Good night!

Last night I went with my friend Angela to see the extended version of Avatar. I had a really good time despite a few setbacks like being seriously late and going to the wrong place to eat. Sadly I'll have to report to my wife that our favorite Japanese restaurant Sansui is no more and that the restaurant in it's place is not up to the same standards. The food was lackluster with avocado in almost every roll and fake crab used everywhere. I like avocado but not in every single thing I eat. It was especially problematic since Angela is allergic to avocado. We ordered one roll specifically because there was no mention of avocado. Unfortunately the chefs decided to go against the menu description and throw a little avocado in the mix.

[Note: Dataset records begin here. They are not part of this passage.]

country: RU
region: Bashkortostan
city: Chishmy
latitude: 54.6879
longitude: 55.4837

I guess life is mixed with happiness and disappointment and we have to learn how to take the good and emphasize it over the bad. Overall the night was good, the company was good, the movie was good and I choose to focus on the good.

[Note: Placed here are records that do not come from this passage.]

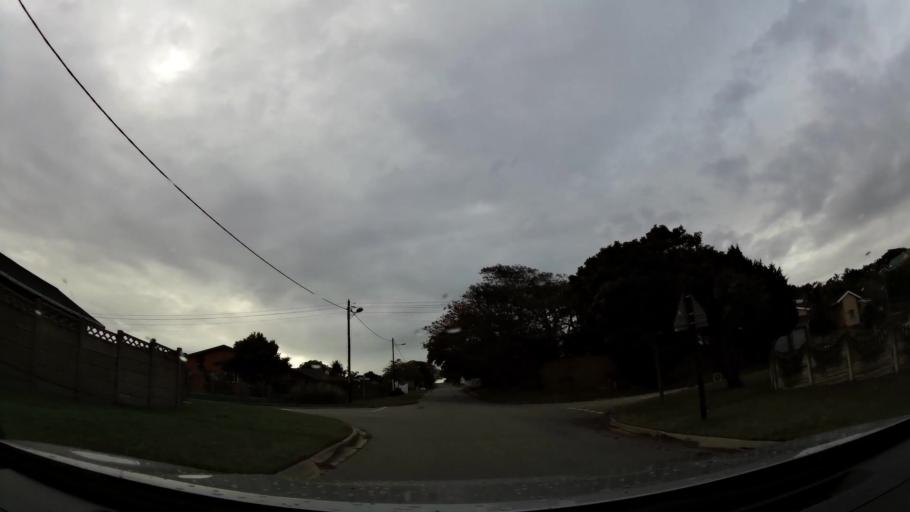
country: ZA
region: Eastern Cape
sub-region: Nelson Mandela Bay Metropolitan Municipality
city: Port Elizabeth
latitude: -34.0010
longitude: 25.5288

We went to the Moolah. It's really the best way to experience a movie. Big comfy couches close up to the screen. We could have maybe been one row further back and had a better angle, but as it was we both just laid back into the couch and took in the beautiful scenery, of Pandora and the always amazing Moolah Theater. I really can't endorse the Moolah enough. Whether you're going with a friend or by yourself it really is a great experience and go against the norm of crowded, cramped, and cookie cutter theaters we have an abundance of today.

The movie was great. I get lost in the details of the art more so than the story. I mean I like the story, but I tend to be looking more at the imperfections in the skin of the modeled characters, how the hair was done or the texture and line of finger nails. Angela said "you're one of those people huh?" Intimating the same thing my wife does, that I pick apart movies, I analyze them over and over again. A flaw of my character? I feel like it helps me truly enjoy the work and the effort that people put into their craft.

I was dismayed when Kat said she didn't want to see the movie again. Luckily, it was good that I have a friend who was as excited about seeing the movie as I was and had some free time. It's been hard for me to connect with people and come out of my shell. I worry about what I'm saying, if I'm giving too little information or too much. Am I gushing too much about my wife and our experiences or commenting too frequently about my kids. Do I spend too much time talking about my interests and not giving them their time to speak. It's really a balancing act finding those nuances of body language that lets you know that what you just said is good, bad or indifferent to the person you are speaking with. I can't say that I've ever been good at reading people, or maybe it's more accurate to say I've never been good at responding in the right way to those signals.

I found myself struggling a lot with which side of the side walk to be on, how fast to walk, to open the door or not open the door, to pat her on the back as encouragement or no touch at all, and how to sit on the couch without owning too much of the space and invading her space while still not looking like I was closed or uncomfortable.

Some might say that I wouldn't be like this if it were a man I was going out with. They'd be wrong. I'm the same way when I go to lunch with my male counterparts at work. I worry in the car that our knees touching might offend them or that the fact that I've thrown my arm over the back of the seat might seem too close or that that friendly shoulder squeeze or pat on the back might be misconstrued or unwelcome.

Do I sound like a giant anxiety riddled ball of nerves yet? Well yeah that's me! Worry wort extreme!

But I'm trying. I'm not rushing anything. I'm not forcing or manipulating anything, as I'm often wont to do. I'm trying to get back to the person I once was who could go out and be fun and spontaneous with his friends. I need to get back to that place now more than ever, to be a better husband, a better father, a better man, a better me!

Thank you Angela for a great night out and warm and welcome company.

Thank you Kathleen for your patience and encouragement as I figure out how to make friends.